■ **Stated goal**: Pick out each line of the entries below that contains the word "name".

Data entries
______________________________

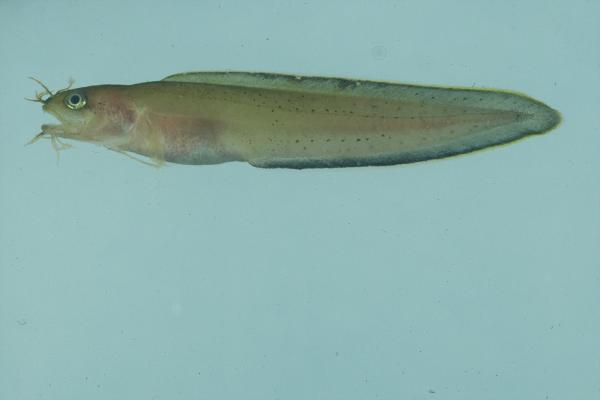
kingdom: Animalia
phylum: Chordata
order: Ophidiiformes
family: Ophidiidae
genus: Brotula
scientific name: Brotula multibarbata
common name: Goatsbeard brotula
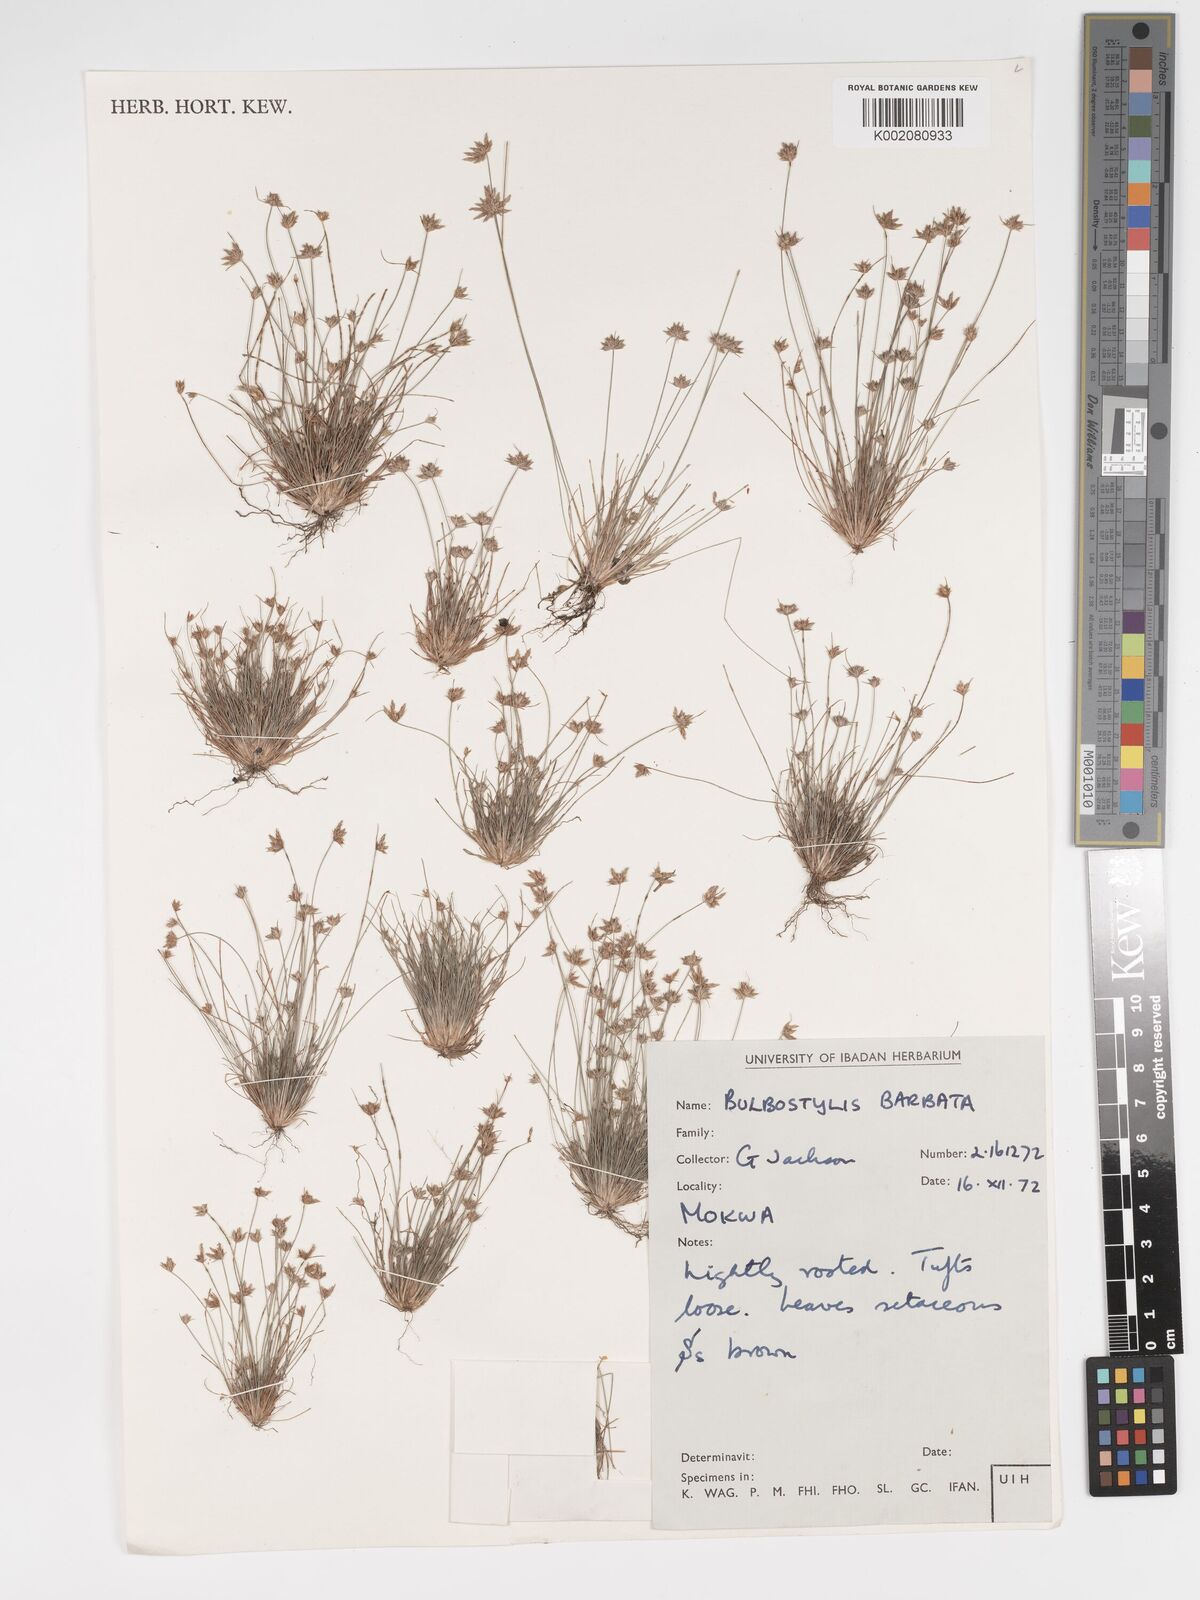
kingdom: Plantae
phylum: Tracheophyta
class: Liliopsida
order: Poales
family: Cyperaceae
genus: Bulbostylis
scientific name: Bulbostylis barbata
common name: Watergrass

______________________________

■ **Answer to this task**:
scientific name: Brotula multibarbata
common name: Goatsbeard brotula
scientific name: Bulbostylis barbata
common name: Watergrass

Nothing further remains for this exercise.